Activity
The following data is to be repeated exactly, its pictures excluded.

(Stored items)

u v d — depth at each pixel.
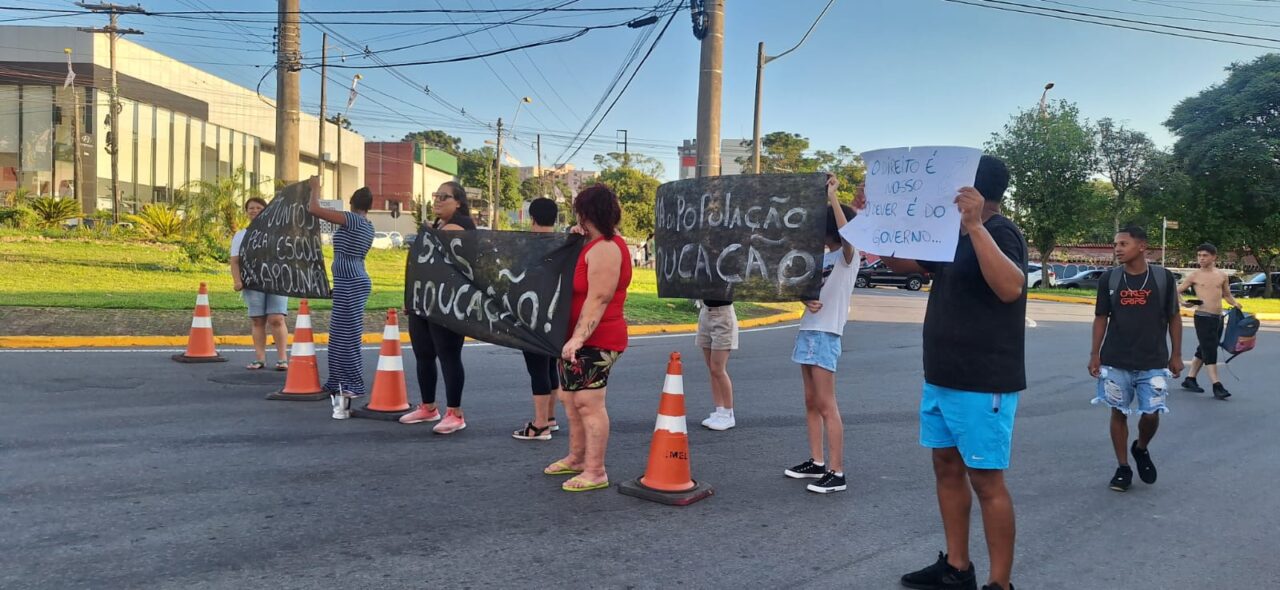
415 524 4.13
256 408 6.63
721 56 15.05
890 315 19.61
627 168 61.16
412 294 5.94
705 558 3.82
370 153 75.94
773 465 5.53
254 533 3.93
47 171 41.75
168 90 47.28
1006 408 3.15
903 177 3.23
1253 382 10.35
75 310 11.56
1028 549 4.12
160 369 8.26
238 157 53.50
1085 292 33.84
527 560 3.71
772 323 17.31
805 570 3.71
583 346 4.71
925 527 4.34
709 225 5.08
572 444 5.07
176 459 5.13
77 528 3.91
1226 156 35.84
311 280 7.04
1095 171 37.66
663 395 4.77
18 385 7.23
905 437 6.48
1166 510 4.83
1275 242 37.03
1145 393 5.21
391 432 6.03
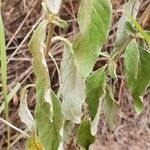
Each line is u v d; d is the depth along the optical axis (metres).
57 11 0.19
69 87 0.23
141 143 0.67
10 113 0.63
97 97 0.27
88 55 0.20
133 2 0.27
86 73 0.20
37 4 0.64
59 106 0.23
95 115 0.27
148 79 0.27
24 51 0.65
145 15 0.28
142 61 0.27
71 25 0.63
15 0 0.66
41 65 0.20
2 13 0.66
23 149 0.61
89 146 0.29
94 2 0.20
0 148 0.61
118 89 0.68
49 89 0.21
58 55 0.63
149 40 0.23
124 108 0.70
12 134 0.61
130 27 0.26
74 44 0.21
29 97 0.62
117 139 0.67
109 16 0.20
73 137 0.32
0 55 0.27
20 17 0.66
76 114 0.23
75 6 0.63
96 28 0.20
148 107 0.70
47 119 0.23
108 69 0.28
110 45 0.61
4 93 0.27
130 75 0.27
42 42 0.20
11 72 0.65
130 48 0.26
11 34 0.66
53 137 0.23
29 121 0.24
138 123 0.69
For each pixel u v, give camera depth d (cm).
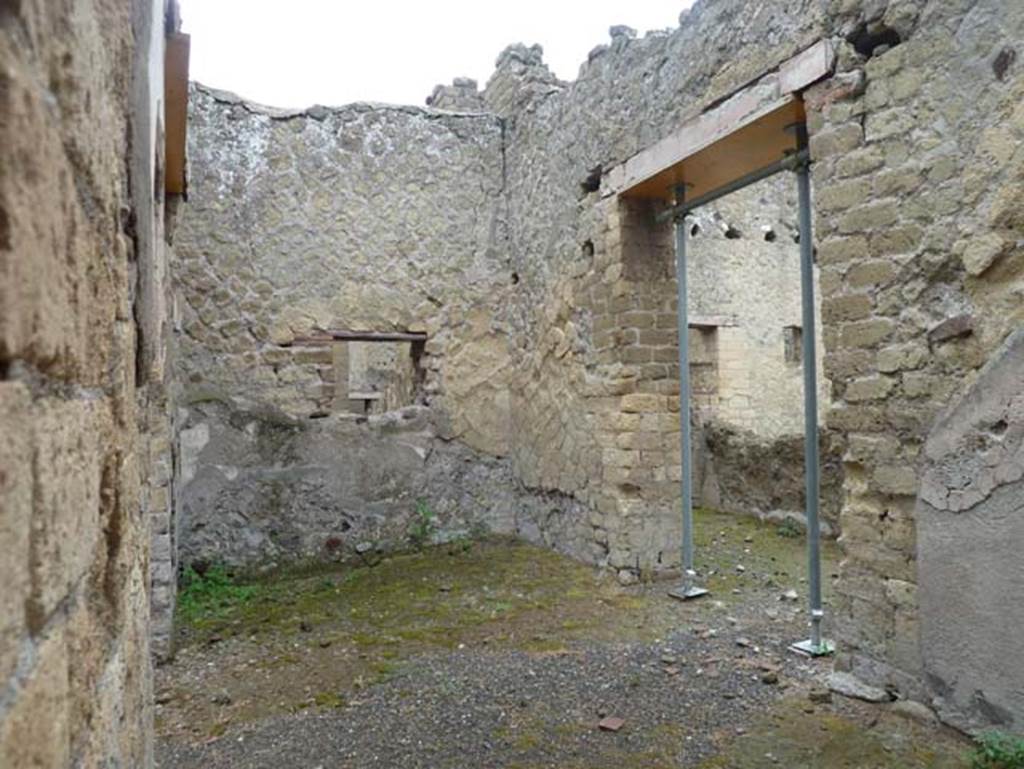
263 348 560
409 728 271
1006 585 233
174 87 304
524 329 595
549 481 553
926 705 261
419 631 387
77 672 69
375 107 598
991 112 242
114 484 91
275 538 550
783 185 874
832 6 296
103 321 83
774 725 265
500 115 631
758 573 483
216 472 538
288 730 273
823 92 301
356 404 1049
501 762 245
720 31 368
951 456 250
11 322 48
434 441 603
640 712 279
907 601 269
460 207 618
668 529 469
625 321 459
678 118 399
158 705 300
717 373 831
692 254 820
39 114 54
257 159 564
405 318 600
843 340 292
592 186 497
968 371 249
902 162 270
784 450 631
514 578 483
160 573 348
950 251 254
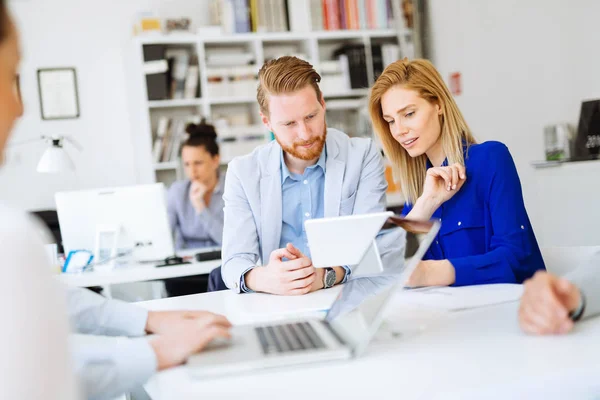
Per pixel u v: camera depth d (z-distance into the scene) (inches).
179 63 221.1
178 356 44.3
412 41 234.2
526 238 72.8
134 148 232.7
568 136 166.1
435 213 79.4
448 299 58.7
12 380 27.1
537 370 37.8
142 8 232.4
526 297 46.2
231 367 41.7
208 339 44.9
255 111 231.1
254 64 227.0
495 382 36.7
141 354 43.1
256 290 76.9
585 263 51.5
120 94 231.9
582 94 167.5
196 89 223.3
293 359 42.4
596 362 38.3
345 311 50.3
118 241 135.0
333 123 237.6
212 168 179.2
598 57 161.3
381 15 235.3
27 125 223.5
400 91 78.5
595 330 44.9
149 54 216.2
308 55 233.1
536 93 182.9
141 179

Answer to the problem
u v d — depth at each pixel.
415 524 4.13
256 408 6.63
721 56 15.05
890 315 19.61
627 168 61.16
412 294 5.94
705 558 3.82
370 153 75.94
773 465 5.53
254 533 3.93
47 171 41.75
168 90 47.28
1006 408 3.15
903 177 3.23
1253 382 10.35
75 310 11.56
1028 549 4.12
160 369 8.26
238 157 53.50
1085 292 33.84
527 560 3.71
772 323 17.31
805 570 3.71
583 346 4.71
925 527 4.34
709 225 5.08
572 444 5.07
176 459 5.13
77 528 3.91
1226 156 35.84
311 280 7.04
1095 171 37.66
663 395 4.77
18 385 7.23
905 437 6.48
1166 510 4.83
1275 242 37.03
1145 393 5.21
391 432 6.03
Each line is u v d; d is the depth along the optical axis (metres).
57 11 0.19
69 87 0.23
141 143 0.67
10 113 0.63
97 97 0.27
88 55 0.20
133 2 0.27
86 73 0.20
37 4 0.64
59 106 0.23
95 115 0.27
148 79 0.27
24 51 0.65
145 15 0.28
142 61 0.27
71 25 0.63
15 0 0.66
41 65 0.20
2 13 0.66
23 149 0.61
89 146 0.29
94 2 0.20
0 148 0.61
118 89 0.68
49 89 0.21
58 55 0.63
149 40 0.23
124 108 0.70
12 134 0.61
130 27 0.26
74 44 0.21
29 97 0.62
117 139 0.67
109 16 0.20
73 137 0.32
0 55 0.27
20 17 0.66
76 114 0.23
75 6 0.63
96 28 0.20
148 107 0.70
47 119 0.23
108 69 0.28
110 45 0.61
4 93 0.27
130 75 0.27
42 42 0.20
11 72 0.65
130 48 0.26
11 34 0.66
53 137 0.23
29 121 0.24
138 123 0.69
For each pixel u v, give camera depth d (cm).
263 348 560
409 728 271
1006 585 233
174 87 304
524 329 595
549 481 553
926 705 261
419 631 387
77 672 69
375 107 598
991 112 242
114 484 91
275 538 550
783 185 874
832 6 296
103 321 83
774 725 265
500 115 631
758 573 483
216 472 538
288 730 273
823 92 301
356 404 1049
501 762 245
720 31 368
951 456 250
11 322 48
434 441 603
640 712 279
907 601 269
460 207 618
668 529 469
625 321 459
678 118 399
158 705 300
717 373 831
692 254 820
39 114 54
257 159 564
405 318 600
843 340 292
592 186 497
968 371 249
902 162 270
784 450 631
514 578 483
160 573 348
950 251 254
Per pixel u v: camera depth d (z-distance into the scene) (inches).
179 63 221.1
178 356 44.3
412 41 234.2
526 238 72.8
134 148 232.7
568 136 166.1
435 213 79.4
448 299 58.7
12 380 27.1
537 370 37.8
142 8 232.4
526 297 46.2
231 367 41.7
208 339 44.9
255 111 231.1
254 64 227.0
495 382 36.7
141 354 43.1
256 290 76.9
585 263 51.5
120 94 231.9
582 94 167.5
196 89 223.3
293 359 42.4
596 362 38.3
345 311 50.3
118 241 135.0
333 123 237.6
212 168 179.2
598 57 161.3
381 15 235.3
27 125 223.5
400 91 78.5
595 330 44.9
149 54 216.2
308 55 233.1
536 93 182.9
141 179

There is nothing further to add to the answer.